**RECORDS**
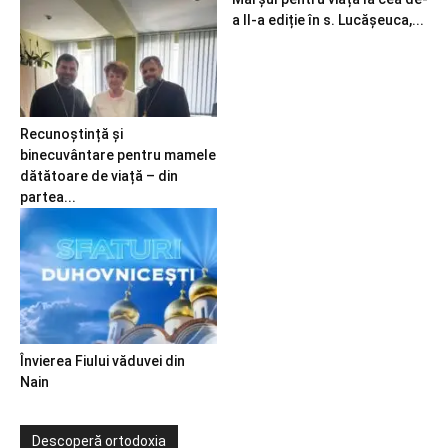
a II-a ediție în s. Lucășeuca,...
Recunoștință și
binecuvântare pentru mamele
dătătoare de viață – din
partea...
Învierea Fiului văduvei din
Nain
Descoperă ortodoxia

**TASK REQUIREMENTS**
Can you copy out all of the lines above word for word, leaving out the pictures?

**THE COMPLETED TASK**
a II-a ediție în s. Lucășeuca,...
Recunoștință și
binecuvântare pentru mamele
dătătoare de viață – din
partea...
Învierea Fiului văduvei din
Nain
Descoperă ortodoxia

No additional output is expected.